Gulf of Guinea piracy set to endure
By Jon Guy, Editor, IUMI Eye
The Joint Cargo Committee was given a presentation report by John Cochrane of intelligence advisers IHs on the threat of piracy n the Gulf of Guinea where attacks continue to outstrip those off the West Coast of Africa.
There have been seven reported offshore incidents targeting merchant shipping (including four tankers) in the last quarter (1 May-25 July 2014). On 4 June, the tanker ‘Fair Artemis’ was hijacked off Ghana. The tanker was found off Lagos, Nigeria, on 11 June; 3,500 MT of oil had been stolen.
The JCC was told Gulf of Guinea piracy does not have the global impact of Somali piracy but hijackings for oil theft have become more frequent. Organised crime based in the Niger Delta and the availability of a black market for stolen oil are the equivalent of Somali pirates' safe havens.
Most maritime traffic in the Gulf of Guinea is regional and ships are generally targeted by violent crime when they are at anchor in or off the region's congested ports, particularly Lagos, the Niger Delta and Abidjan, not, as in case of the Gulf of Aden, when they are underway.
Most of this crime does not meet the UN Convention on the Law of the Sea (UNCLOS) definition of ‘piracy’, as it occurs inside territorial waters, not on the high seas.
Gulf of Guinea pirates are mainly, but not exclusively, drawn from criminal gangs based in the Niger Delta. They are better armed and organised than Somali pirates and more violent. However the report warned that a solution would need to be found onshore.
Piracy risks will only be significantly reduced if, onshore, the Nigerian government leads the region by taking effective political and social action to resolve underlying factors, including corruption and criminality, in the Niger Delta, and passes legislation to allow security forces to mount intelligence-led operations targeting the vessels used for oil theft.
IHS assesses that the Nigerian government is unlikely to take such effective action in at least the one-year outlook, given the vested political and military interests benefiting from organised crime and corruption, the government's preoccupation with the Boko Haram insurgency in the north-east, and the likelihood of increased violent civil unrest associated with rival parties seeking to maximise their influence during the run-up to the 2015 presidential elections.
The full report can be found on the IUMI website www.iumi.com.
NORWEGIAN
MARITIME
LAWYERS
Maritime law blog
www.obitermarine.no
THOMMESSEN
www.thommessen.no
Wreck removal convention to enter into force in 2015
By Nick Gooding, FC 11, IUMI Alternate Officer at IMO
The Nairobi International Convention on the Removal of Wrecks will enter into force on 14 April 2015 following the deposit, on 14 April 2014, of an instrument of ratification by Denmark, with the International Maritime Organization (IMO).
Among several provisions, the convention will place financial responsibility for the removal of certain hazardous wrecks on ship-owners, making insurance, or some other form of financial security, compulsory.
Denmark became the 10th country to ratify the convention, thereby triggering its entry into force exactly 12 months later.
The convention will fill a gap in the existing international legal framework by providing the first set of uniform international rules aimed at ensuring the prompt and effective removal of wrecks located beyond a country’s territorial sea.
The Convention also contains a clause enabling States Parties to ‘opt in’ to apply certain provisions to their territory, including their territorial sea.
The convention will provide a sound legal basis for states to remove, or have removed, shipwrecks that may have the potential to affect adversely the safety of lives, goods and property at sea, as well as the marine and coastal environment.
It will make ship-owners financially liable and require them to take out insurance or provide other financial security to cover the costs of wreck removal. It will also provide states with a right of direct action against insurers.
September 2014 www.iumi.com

==

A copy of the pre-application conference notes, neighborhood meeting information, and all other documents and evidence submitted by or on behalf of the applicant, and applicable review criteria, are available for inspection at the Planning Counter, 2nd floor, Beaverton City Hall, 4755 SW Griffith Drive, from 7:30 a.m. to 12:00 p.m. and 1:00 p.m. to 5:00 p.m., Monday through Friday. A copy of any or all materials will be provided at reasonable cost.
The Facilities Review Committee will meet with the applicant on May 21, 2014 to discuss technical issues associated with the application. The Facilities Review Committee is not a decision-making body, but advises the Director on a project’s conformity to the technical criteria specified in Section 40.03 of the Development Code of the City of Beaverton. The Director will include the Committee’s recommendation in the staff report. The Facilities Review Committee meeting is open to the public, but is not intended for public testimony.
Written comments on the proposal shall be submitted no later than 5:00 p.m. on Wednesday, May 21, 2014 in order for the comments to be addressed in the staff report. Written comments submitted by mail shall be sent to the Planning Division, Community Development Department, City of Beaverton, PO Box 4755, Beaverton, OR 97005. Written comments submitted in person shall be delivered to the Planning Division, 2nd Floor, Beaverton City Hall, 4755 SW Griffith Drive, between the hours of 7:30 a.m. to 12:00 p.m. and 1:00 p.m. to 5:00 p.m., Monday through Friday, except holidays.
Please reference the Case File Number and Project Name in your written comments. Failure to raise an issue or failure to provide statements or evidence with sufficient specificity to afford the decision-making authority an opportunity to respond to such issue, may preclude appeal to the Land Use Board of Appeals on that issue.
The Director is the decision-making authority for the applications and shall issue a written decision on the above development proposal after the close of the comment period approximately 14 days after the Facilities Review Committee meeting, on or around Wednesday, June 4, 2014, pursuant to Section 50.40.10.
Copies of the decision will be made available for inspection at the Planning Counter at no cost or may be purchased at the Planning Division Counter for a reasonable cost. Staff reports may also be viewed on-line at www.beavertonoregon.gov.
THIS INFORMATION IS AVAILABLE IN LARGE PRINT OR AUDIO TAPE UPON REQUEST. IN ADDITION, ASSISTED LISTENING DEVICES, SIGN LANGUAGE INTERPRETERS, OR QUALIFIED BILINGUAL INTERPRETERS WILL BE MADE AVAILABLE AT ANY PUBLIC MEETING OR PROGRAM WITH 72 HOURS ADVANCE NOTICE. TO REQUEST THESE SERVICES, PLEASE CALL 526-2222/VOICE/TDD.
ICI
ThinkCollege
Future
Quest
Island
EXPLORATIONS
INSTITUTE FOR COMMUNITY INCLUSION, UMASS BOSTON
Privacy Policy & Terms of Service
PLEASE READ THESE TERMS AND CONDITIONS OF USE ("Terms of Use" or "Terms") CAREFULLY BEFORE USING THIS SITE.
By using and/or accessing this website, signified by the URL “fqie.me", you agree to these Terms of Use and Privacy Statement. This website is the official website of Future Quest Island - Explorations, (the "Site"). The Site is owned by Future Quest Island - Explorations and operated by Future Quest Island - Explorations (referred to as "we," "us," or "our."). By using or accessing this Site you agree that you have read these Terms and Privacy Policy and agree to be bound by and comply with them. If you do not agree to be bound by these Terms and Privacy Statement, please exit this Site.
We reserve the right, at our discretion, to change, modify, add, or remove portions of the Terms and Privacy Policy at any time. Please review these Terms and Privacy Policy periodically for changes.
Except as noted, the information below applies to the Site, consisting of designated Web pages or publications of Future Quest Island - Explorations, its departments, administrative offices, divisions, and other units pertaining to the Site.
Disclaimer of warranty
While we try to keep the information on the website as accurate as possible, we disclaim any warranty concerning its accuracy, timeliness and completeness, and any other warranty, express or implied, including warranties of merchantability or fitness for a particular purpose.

...

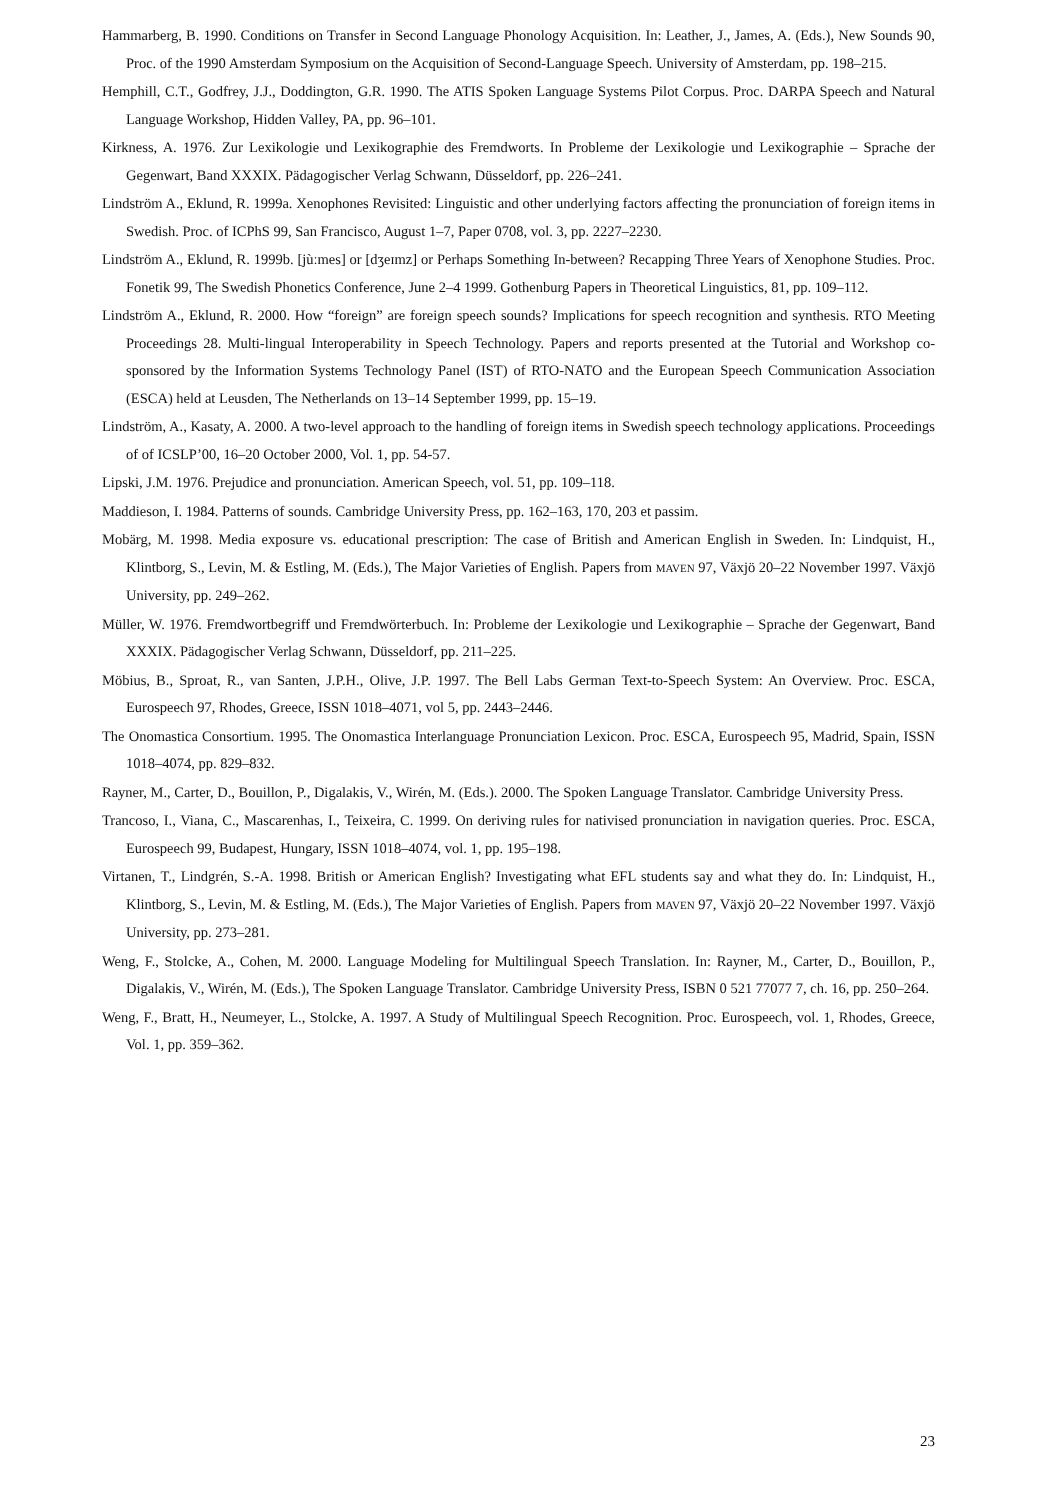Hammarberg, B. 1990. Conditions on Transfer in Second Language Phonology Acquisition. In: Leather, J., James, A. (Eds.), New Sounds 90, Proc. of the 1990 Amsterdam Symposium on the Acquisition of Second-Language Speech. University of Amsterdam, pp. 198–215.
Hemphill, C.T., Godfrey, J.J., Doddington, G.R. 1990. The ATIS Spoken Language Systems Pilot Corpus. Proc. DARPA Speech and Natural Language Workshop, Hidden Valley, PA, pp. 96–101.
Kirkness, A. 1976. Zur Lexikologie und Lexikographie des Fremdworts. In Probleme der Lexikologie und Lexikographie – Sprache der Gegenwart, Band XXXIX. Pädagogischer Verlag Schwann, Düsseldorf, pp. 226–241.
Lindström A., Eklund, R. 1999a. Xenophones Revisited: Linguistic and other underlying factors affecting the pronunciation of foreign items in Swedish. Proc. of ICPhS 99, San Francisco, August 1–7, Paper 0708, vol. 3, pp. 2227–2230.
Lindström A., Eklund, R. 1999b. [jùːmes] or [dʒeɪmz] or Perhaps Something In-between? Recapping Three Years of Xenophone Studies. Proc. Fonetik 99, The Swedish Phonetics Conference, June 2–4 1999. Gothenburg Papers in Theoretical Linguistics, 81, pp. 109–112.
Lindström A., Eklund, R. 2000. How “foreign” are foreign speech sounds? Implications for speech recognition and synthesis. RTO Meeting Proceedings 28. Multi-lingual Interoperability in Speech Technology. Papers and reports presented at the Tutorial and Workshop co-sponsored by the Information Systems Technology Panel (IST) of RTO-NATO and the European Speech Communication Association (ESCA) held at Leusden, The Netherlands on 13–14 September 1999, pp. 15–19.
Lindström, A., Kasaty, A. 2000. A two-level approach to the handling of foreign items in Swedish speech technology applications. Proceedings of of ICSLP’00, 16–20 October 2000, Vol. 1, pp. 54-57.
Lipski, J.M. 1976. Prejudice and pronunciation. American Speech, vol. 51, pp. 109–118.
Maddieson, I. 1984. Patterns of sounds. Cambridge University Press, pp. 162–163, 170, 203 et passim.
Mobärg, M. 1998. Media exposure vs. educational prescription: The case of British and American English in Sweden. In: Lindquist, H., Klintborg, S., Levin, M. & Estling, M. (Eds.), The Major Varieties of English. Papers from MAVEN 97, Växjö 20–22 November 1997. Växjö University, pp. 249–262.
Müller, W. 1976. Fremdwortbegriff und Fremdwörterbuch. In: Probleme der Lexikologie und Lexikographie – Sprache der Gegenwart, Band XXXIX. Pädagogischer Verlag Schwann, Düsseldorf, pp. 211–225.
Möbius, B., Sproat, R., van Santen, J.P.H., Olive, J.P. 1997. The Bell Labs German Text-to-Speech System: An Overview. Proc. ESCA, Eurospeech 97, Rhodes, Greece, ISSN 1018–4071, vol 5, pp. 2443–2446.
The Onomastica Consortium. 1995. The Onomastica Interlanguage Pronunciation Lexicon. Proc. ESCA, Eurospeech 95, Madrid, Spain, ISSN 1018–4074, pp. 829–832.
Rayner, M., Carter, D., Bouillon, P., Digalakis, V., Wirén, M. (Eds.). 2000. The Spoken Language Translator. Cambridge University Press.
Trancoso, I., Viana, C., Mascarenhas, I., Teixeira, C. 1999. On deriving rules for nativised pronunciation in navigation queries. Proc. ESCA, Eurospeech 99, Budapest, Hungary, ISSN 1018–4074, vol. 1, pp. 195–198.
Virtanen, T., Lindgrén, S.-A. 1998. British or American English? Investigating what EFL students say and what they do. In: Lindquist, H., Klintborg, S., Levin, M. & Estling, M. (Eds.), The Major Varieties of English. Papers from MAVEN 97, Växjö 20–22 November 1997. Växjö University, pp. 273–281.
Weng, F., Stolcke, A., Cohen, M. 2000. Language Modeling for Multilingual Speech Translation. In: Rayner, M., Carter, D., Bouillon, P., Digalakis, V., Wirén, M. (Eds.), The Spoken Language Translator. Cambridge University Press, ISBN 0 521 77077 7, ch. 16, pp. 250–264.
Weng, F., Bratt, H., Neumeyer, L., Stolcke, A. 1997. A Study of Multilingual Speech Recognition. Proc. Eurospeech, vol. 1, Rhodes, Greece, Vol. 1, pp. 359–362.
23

- EXERCISE INSTRUCTIONS
Which lines in the material contain the word "Swedish"? Pull each of them out.

- RESULT OF THIS TASK
Lindström A., Eklund, R. 1999a. Xenophones Revisited: Linguistic and other underlying factors affecting the pronunciation of foreign items in Swedish. Proc. of ICPhS 99, San Francisco, August 1–7, Paper 0708, vol. 3, pp. 2227–2230.
Lindström A., Eklund, R. 1999b. [jùːmes] or [dʒeɪmz] or Perhaps Something In-between? Recapping Three Years of Xenophone Studies. Proc. Fonetik 99, The Swedish Phonetics Conference, June 2–4 1999. Gothenburg Papers in Theoretical Linguistics, 81, pp. 109–112.
Lindström, A., Kasaty, A. 2000. A two-level approach to the handling of foreign items in Swedish speech technology applications. Proceedings of of ICSLP’00, 16–20 October 2000, Vol. 1, pp. 54-57.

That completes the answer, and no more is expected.